According to Ministry of Defence leaks, contingency planning has already begun for a potentially dangerous British withdrawal from its humanitarian mission some time this spring. Army planners are expecting that once the final decision for withdrawal becomes known in Bosnia, the local population, fearing the worst, will become unco-operative and possibly obstructive. The army is preparing for harassment by a desperate population as well as attempts by various militias to raid the departing troops for weapons.

Why take this risk? Why abandon the only policy this far down the road? The main argument now being put forward by proponents of a UN withdrawal is that the UN operation, which sustains about 3 million people, is prolonging, not easing, the war.

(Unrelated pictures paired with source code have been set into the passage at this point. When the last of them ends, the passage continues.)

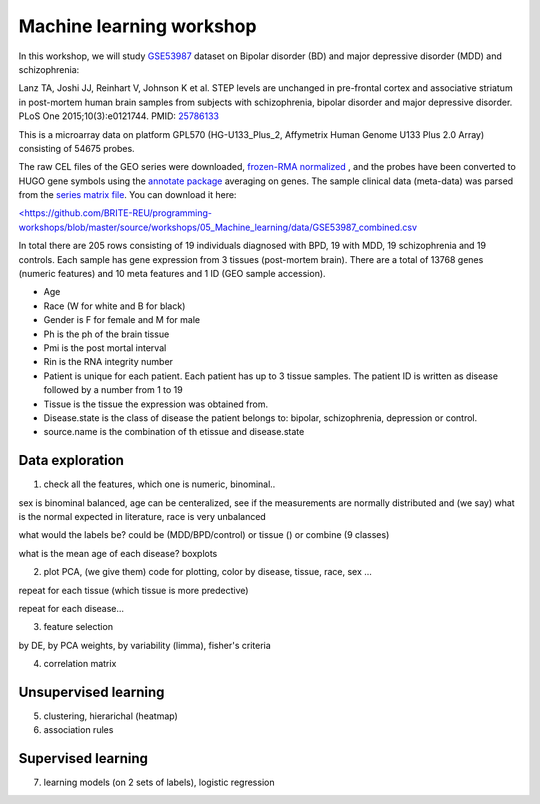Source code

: Machine learning workshop
=====================================================================

In this workshop, we will study `GSE53987 <https://www.ncbi.nlm.nih.gov/geo/query/acc.cgi?acc=GSE53987>`_ dataset on Bipolar disorder (BD) and major depressive disorder (MDD) and schizophrenia: 

Lanz TA, Joshi JJ, Reinhart V, Johnson K et al. STEP levels are unchanged in pre-frontal cortex and associative striatum in post-mortem human brain samples from subjects with schizophrenia, bipolar disorder and major depressive disorder. PLoS One 2015;10(3):e0121744. PMID: `25786133 <https://www.ncbi.nlm.nih.gov/pubmed/25786133>`_

This is a microarray data on platform GPL570 (HG-U133_Plus_2, Affymetrix Human Genome U133 Plus 2.0 Array) consisting of 54675 probes.

The raw CEL files of the GEO series were downloaded, `frozen-RMA normalized <https://bioconductor.org/packages/release/bioc/html/frma.html>`_ , and the probes have been converted to HUGO gene symbols using the `annotate package <https://www.bioconductor.org/packages/release/bioc/html/annotate.html>`_ averaging on genes. The sample clinical data (meta-data) was parsed from the `series matrix file <ftp://ftp.ncbi.nlm.nih.gov/geo/series/GSE53nnn/GSE53987/matrix/>`_. You can download it here:

`<https://github.com/BRITE-REU/programming-workshops/blob/master/source/workshops/05_Machine_learning/data/GSE53987_combined.csv <https://github.com/BRITE-REU/programming-workshops/blob/master/source/workshops/05_Machine_learning/data/GSE53987_combined.csv>`_

In total there are 205 rows consisting of 19 individuals diagnosed with BPD, 19 with MDD, 19 schizophrenia and 19 controls. Each sample has gene expression from 3 tissues (post-mortem brain). 
There are a total of 13768 genes (numeric features) and 10 meta features and 1 ID (GEO sample accession).

* Age
* Race (W for white and B for black)
* Gender is F for female and M for male
* Ph is the ph of the brain tissue
* Pmi is the post mortal interval
* Rin is the RNA integrity number
* Patient is unique for each patient. Each patient has up to 3 tissue samples. The patient ID is written as disease followed by a number from 1 to 19
* Tissue is the tissue the expression was obtained from.
* Disease.state is the class of disease the patient belongs to: bipolar, schizophrenia, depression or control.
* source.name is the combination of th etissue and disease.state



***********************
Data exploration
***********************

1. check all the features, which one is numeric, binominal.. 

sex is binominal balanced, age can be centeralized, see if the measurements are normally distributed and (we say) what is the normal expected in literature, race is very unbalanced 

what would the labels be? could be (MDD/BPD/control) or tissue () or combine (9 classes)

what is the mean age of each disease?  boxplots

2. plot PCA, (we give them) code for plotting, color by disease, tissue, race, sex ...

repeat for each tissue (which tissue is more predective)

repeat for each disease... 

3. feature selection

by DE, by PCA weights, by variability (limma), fisher's criteria 

4. correlation matrix 

***********************
Unsupervised learning
***********************

5. clustering, hierarichal (heatmap)

6. association rules

***********************
Supervised learning
***********************

7. learning models (on 2 sets of labels), logistic regression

It is true that roads cut out of mountains and improved by British troops to ease access for food and medical convoys have also made it easier for Bosnia's three warring factons to move troops and guns. It is also true that UN provisions bolster the flimsy economies of all three factions. And much of UN food for women and children ends up in the stomachs of soldiers, while fuel for hospitals goes to keep tanks running.

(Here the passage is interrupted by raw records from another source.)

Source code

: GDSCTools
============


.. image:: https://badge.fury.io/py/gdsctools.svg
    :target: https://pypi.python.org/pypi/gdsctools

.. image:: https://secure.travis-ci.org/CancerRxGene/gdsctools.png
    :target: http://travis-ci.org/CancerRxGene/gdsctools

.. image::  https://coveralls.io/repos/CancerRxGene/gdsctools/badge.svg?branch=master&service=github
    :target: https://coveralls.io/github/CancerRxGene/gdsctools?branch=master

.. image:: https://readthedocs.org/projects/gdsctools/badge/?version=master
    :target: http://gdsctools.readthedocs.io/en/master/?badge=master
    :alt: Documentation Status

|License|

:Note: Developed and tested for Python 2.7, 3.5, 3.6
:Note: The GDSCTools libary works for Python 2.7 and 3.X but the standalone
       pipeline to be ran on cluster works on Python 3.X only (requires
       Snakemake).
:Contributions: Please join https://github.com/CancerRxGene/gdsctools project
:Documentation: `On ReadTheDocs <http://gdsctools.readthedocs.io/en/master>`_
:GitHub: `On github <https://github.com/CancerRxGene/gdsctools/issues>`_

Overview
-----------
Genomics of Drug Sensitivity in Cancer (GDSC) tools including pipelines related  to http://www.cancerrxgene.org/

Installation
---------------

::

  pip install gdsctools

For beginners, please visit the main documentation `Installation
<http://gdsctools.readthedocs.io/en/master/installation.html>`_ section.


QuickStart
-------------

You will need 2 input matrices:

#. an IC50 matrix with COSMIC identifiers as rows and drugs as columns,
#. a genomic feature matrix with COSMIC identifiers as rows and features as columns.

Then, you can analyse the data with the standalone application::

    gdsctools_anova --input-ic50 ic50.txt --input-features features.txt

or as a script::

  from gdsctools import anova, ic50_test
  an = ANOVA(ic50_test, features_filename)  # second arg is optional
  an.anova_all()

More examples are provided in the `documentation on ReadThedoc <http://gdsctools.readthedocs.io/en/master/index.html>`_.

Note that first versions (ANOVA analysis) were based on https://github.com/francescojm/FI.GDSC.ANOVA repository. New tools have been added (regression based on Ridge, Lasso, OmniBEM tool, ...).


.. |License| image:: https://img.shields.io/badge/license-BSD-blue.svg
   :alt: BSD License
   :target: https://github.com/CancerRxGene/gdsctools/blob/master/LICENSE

If such supplies did not exist, those supporting a pullout argue, then pressure would mount on Serbs, Muslims and Croats to sue for peace. Without the UN operation, they say, warlords and gangsters controlling roads and the fighting would lose important sources of cash, such as the ability to sell places on lists for UN-sponsored population exchanges.

What the arguments do not take into account, however, is that without the UN there may not be any lifesaving exchanges at all. The war economies, however, would continue. The harsh regime of sanctions against Serbia, according to some American intelligence analysts, is on the point of collapse, as the economies of the surrounding countries, such as Romania and Hungary, even Greece and Albania, can no longer afford to enforce a ban with a traditionally important trade partner.

A UN military withdrawal will, in the end, only affect the victims of the war, the Bosnians themselves.

The irony, according to Balkan experts, is that much of Bosnia's military gains, especially in central Bosnia, are linked to the UN presence, which, despite views to the contrary, does have a restraining effect on Serbs and Croats. 'To pull UN forces out now, when the Bosnian army is doing so well, is to guarantee its defeat,' said one independent analyst.

Proponents of withdrawal cite the difficulties of UN troops in carrying out their tasks as another reason to leave. The UN commander in Bosnia, Lieutenant-General Francis Briquemont, does not agree. On Thursday, he said the UN and the European Union should spend less time passing resolutions on Bosnia and concentrate instead on sending sufficient numbers of troops to do the job. In 1994, Bosnia needs commitment, not abandonment.